MATERIAL FOR THIS TASK »
"""

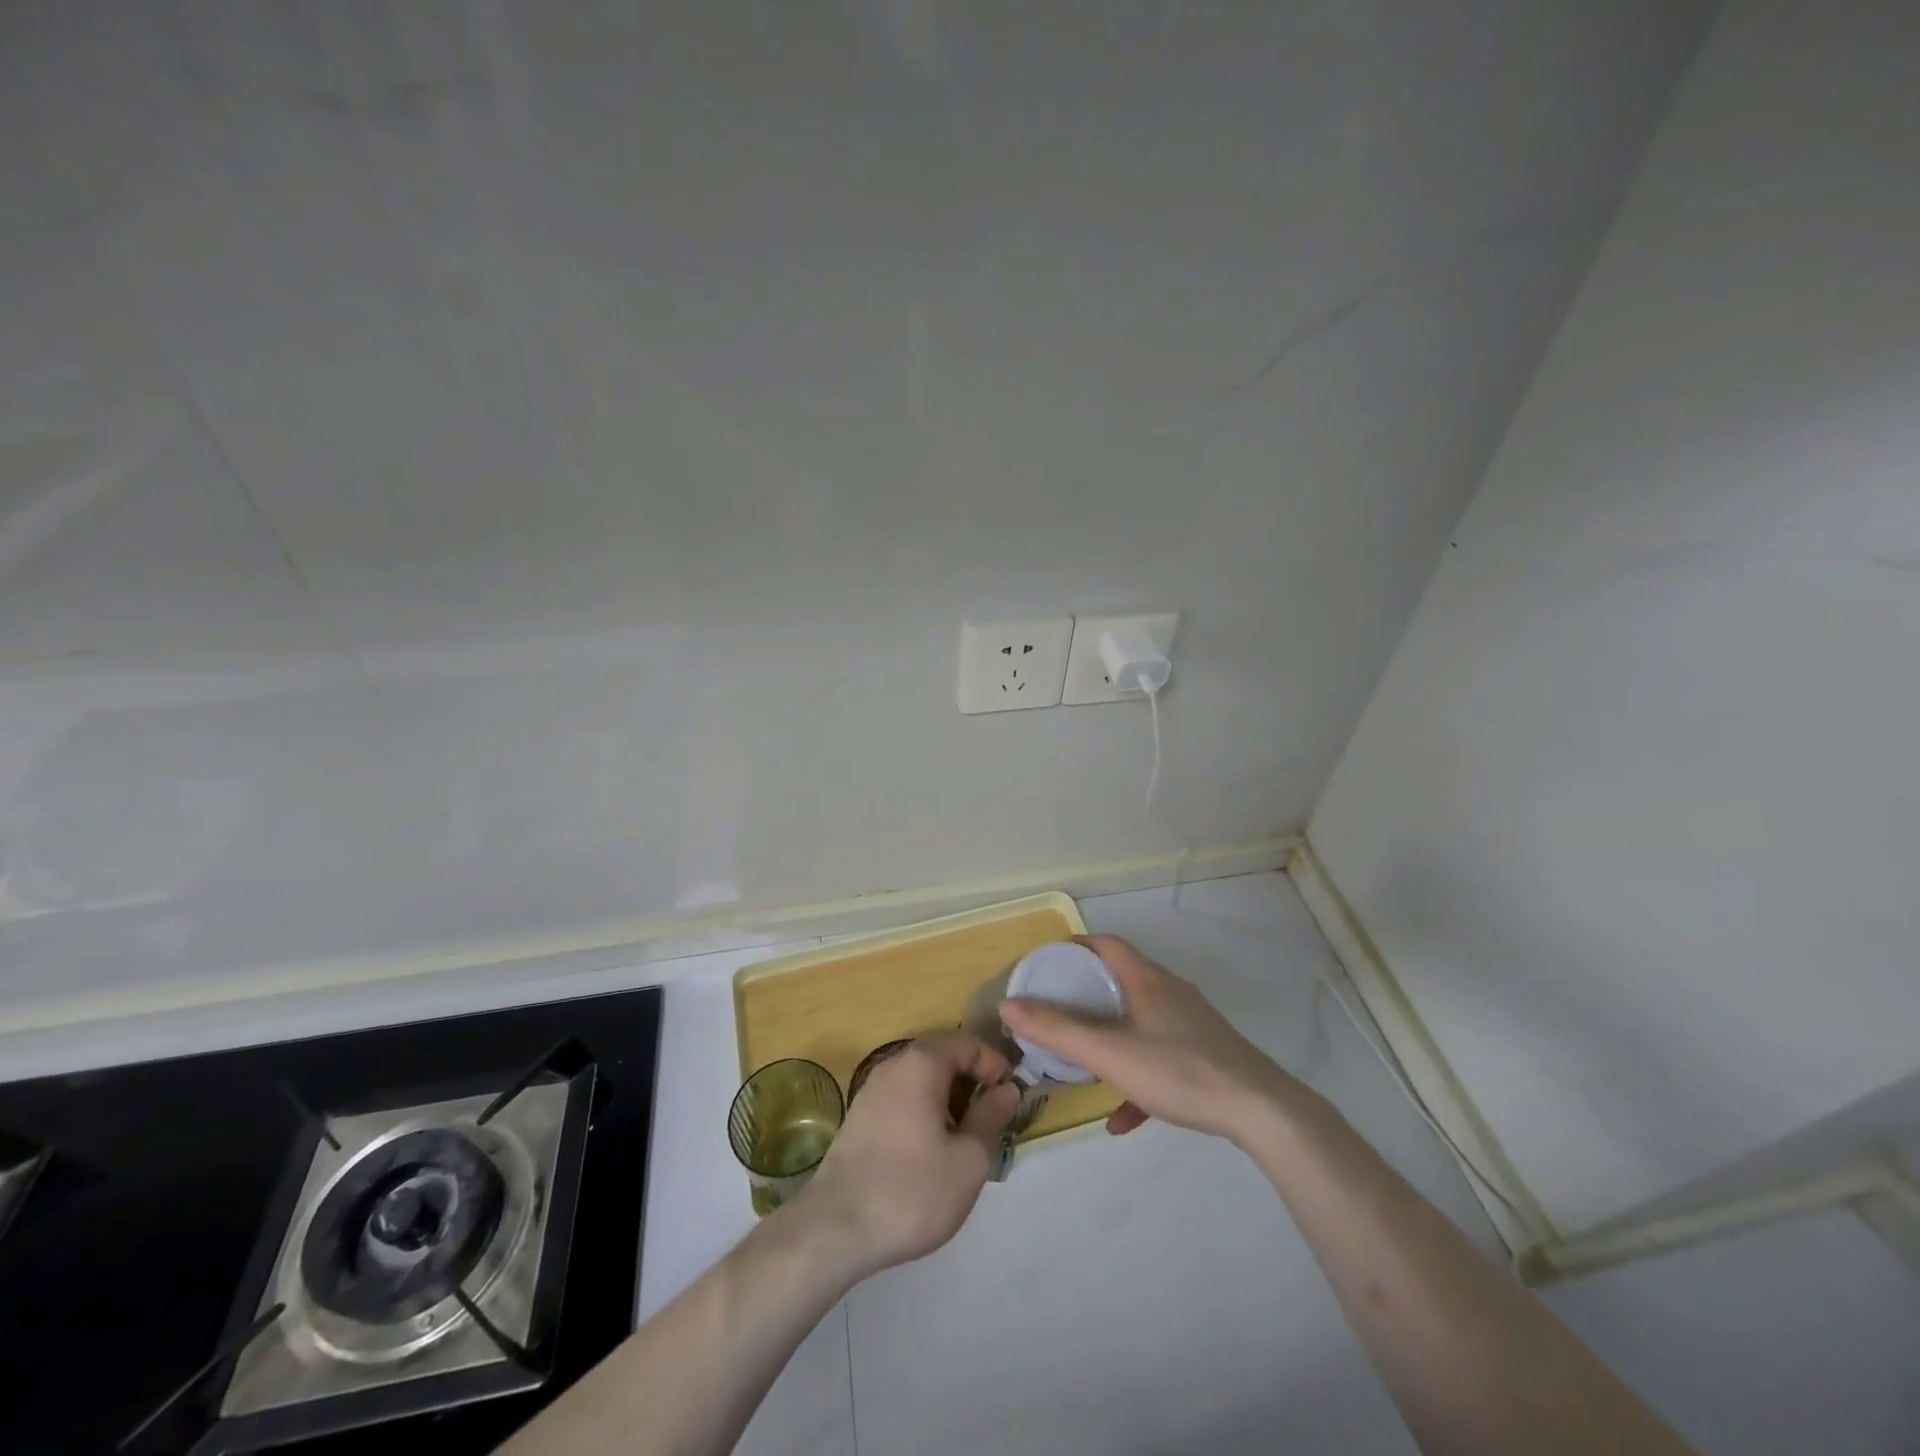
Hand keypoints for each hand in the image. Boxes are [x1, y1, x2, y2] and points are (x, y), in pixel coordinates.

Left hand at [795, 1032, 1019, 1279]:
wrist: (835, 1229)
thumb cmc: (912, 1190)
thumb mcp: (969, 1159)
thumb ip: (991, 1117)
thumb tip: (1007, 1089)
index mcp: (921, 1063)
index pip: (967, 1042)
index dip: (994, 1064)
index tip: (1009, 1098)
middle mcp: (894, 1065)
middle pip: (943, 1057)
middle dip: (972, 1084)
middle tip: (991, 1123)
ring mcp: (872, 1090)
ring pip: (922, 1080)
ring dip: (949, 1102)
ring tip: (964, 1144)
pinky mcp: (859, 1118)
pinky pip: (903, 1099)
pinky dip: (925, 1113)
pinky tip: (931, 1154)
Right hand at [999, 934, 1291, 1142]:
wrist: (1262, 1112)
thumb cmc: (1180, 1071)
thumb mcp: (1110, 1053)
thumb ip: (1058, 1031)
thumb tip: (1009, 1007)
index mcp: (1147, 980)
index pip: (1105, 944)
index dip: (1074, 946)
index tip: (1046, 964)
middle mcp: (1169, 992)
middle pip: (1120, 980)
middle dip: (1085, 994)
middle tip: (1055, 1011)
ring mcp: (1190, 1024)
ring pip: (1138, 1022)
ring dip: (1109, 1038)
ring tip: (1082, 1061)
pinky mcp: (1205, 1055)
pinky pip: (1160, 1058)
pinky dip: (1136, 1077)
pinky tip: (1122, 1119)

"""

EXERCISE » From the entries above, return exactly the line containing "middle pip: (943, 1057)", the line containing "middle tip: (1055, 1011)", and all lines between, and nothing else.

SOLUTION TO THIS TASK »
middle pip: (943, 1057)
middle dip: (972, 1084)
middle tip: (991, 1123)
ring mcp: (872, 1090)
ring pip: (922, 1080)
ring dip: (949, 1102)
ring tip: (964, 1144)
pinky mcp: (859, 1118)
pinky pip: (903, 1099)
pinky dip: (925, 1113)
pinky tip: (931, 1154)
Right hand at [999, 934, 1291, 1142]:
wrist: (1262, 1112)
thumb cmc: (1180, 1071)
thumb mcp: (1110, 1053)
thumb ip: (1058, 1031)
thumb tip: (1009, 1007)
index mcp: (1147, 980)
index pip: (1105, 944)
index dip: (1074, 946)
index tip: (1046, 964)
middle mcp: (1169, 992)
middle pip: (1120, 980)
middle dip: (1085, 994)
middle tip: (1055, 1011)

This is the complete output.